* 課題 1:
下の本文を読み、次の問いに答えよ。
(a) 紹介されている作品はどの文庫から出ているか。
(b) 異世界に取り残された主人公の名前は何か。
(c) これまでの作品から何に変わったと書かれているか。
* 課題 2: 下の本文で、主人公の元に集められた少女たちの名前をすべて挙げよ。
* 課題 3: 下の本文の「ライトノベルの感想を中心に興味のあることを日々つらつらと書き連ねるブログです。」から「これ本当に庵田先生の作品?」までをすべて書き直し、その中の「教師役」を「護衛役」に差し替えてください。

いつも月夜に本と酒

ライトノベルの感想を中心に興味のあることを日々つらつらと書き連ねるブログです。



「今日が最後の人類だとしても」庵田定夏(ファミ通文庫)

今日が最後の人類だとしても (ファミ通文庫)
今日が最後の人類だとしても (ファミ通文庫)

目が覚めたらそこは異世界だった。人類はすでに滅び、多数の種族が共存する世界に取り残されたユージ。働かざるもの食うべからず――そんな実力主義の世界で生きるために、彼が選んだ職業は、亜人種の少女の教師役!? 聖霊族のサーシャ、雪人族のエミィ、妖狐族のリン、彼の元に集められたのは無邪気で可愛い三人組。しかし彼女たちは、潜在能力を持ちながらも世界のルールに適合しない問題児で……!? 種族の垣根を飛び越える異文化交流ファンタジー

これ本当に庵田先生の作品? 
今までの不思議付き現代劇から純ファンタジーになったので分かりやすく少年少女の青春群像ではなくなったのはそうなのだが、それにしても青春感がまるでない。

* 提供資料:

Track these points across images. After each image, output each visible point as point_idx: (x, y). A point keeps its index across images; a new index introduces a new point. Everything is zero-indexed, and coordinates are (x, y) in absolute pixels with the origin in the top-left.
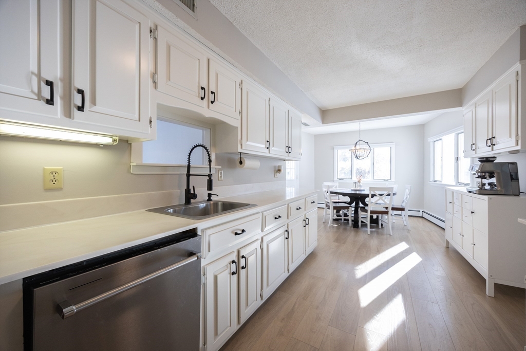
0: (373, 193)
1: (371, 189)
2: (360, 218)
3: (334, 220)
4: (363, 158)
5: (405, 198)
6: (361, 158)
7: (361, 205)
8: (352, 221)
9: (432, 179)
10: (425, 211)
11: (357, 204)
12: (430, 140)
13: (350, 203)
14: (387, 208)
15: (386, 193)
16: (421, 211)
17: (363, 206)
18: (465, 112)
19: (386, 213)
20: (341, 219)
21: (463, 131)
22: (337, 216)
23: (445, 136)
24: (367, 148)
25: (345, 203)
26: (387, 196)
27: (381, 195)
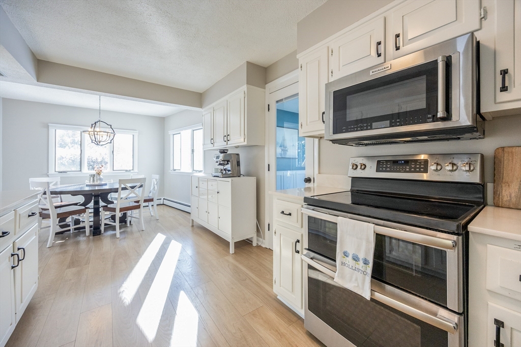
0: (123, 186)
1: (121, 181)
2: (103, 220)
3: (57, 234)
4: (104, 143)
5: (152, 188)
6: (101, 143)
7: (102, 203)
8: (91, 227)
9: (172, 169)
10: (166, 198)
11: (97, 203)
12: (171, 133)
13: (84, 204)
14: (138, 202)
15: (138, 184)
16: (162, 198)
17: (104, 204)
18: (204, 113)
19: (138, 207)
20: (69, 230)
21: (202, 127)
22: (62, 227)
23: (184, 131)
24: (110, 132)
25: (76, 204)
26: (139, 187)
27: (133, 187)
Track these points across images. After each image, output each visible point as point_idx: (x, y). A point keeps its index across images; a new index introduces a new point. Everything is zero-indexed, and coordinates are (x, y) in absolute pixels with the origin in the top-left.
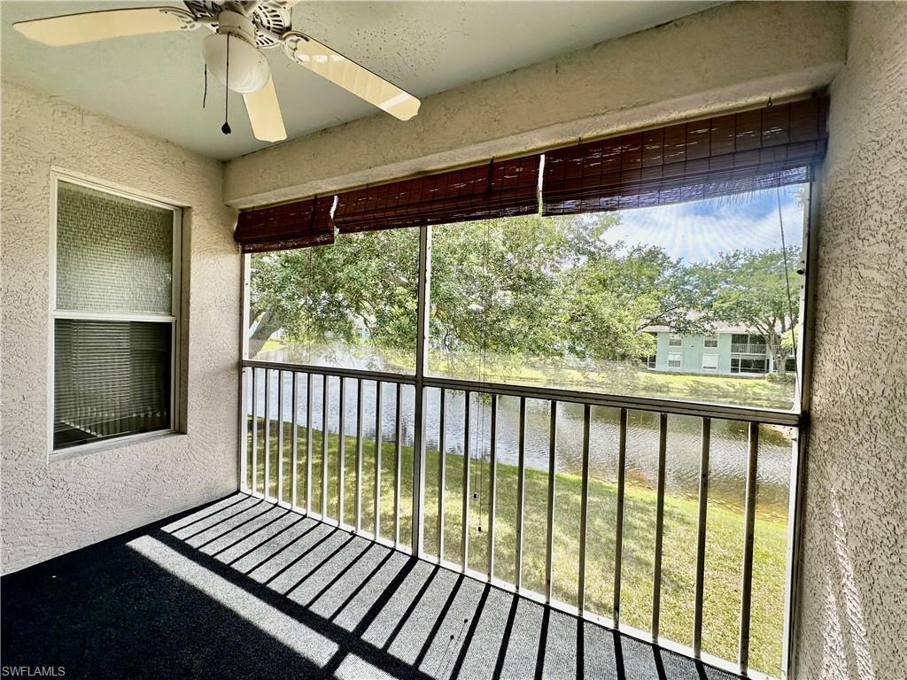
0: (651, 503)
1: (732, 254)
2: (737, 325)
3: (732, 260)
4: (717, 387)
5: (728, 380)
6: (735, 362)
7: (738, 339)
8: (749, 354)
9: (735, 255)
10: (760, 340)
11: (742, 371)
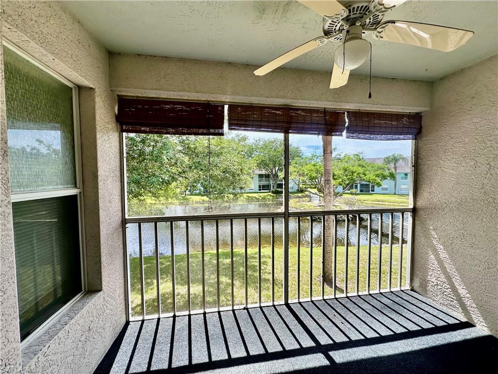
0: (256, 254)
1: (258, 140)
2: (262, 170)
3: (258, 142)
4: (255, 197)
5: (259, 194)
6: (260, 186)
7: (261, 176)
8: (264, 183)
9: (259, 140)
10: (267, 176)
11: (263, 190)
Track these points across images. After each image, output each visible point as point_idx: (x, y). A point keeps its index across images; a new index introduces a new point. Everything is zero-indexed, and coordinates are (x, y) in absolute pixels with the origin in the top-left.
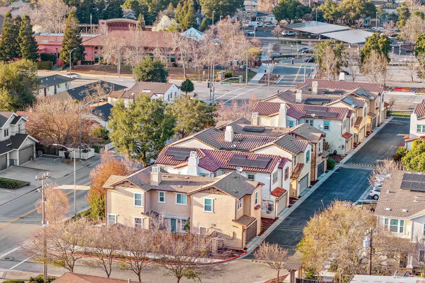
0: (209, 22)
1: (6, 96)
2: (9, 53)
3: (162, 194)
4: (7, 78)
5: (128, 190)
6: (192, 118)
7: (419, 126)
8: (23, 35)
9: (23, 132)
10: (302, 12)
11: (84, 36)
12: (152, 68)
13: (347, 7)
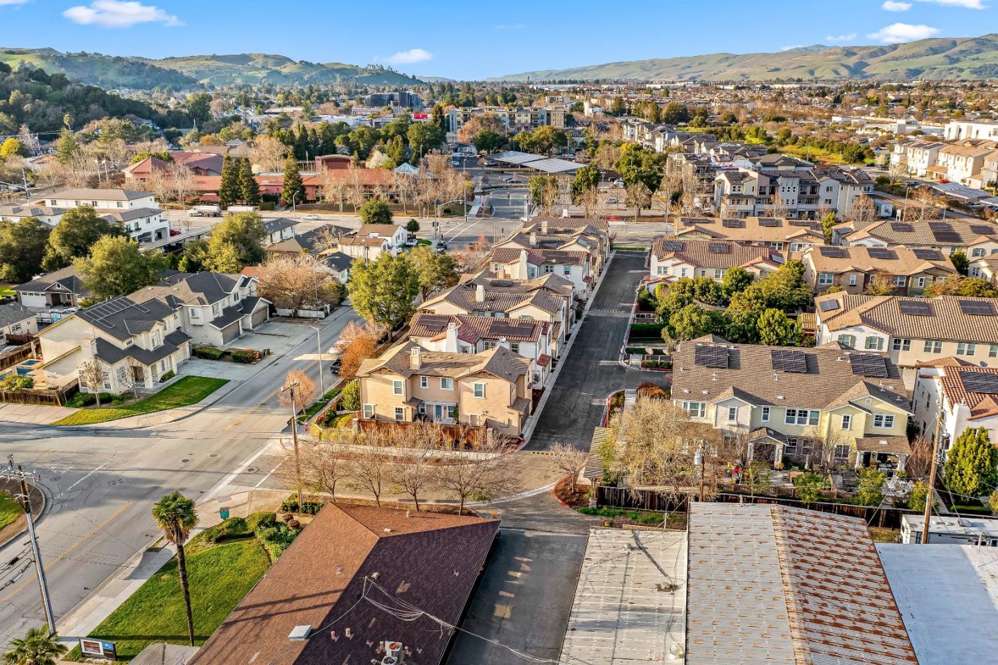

* 解答 1:
(a) ファミ通文庫
(b) ユージ
(c) 純ファンタジー

* 解答 2: サーシャ、エミィ、リン

* 解答 3:
ライトノベルの感想を中心に興味のあることを日々つらつらと書き連ねるブログです。



「今日が最後の人類だとしても」庵田定夏(ファミ通文庫)

今日が最後の人類だとしても (ファミ通文庫)
今日が最後の人類だとしても (ファミ通文庫)

目が覚めたらそこは異世界だった。人類はすでに滅び、多数の種族が共存する世界に取り残されたユージ。働かざるもの食うべからず――そんな実力主義の世界で生きるために、彼が選んだ職業は、亜人種の少女の護衛役!? 聖霊族のサーシャ、雪人族のエミィ、妖狐族のリン、彼の元に集められたのは無邪気で可愛い三人組。しかし彼女たちは、潜在能力を持ちながらも世界のルールに適合しない問題児で……!? 種族の垣根を飛び越える異文化交流ファンタジー

これ本当に庵田先生の作品?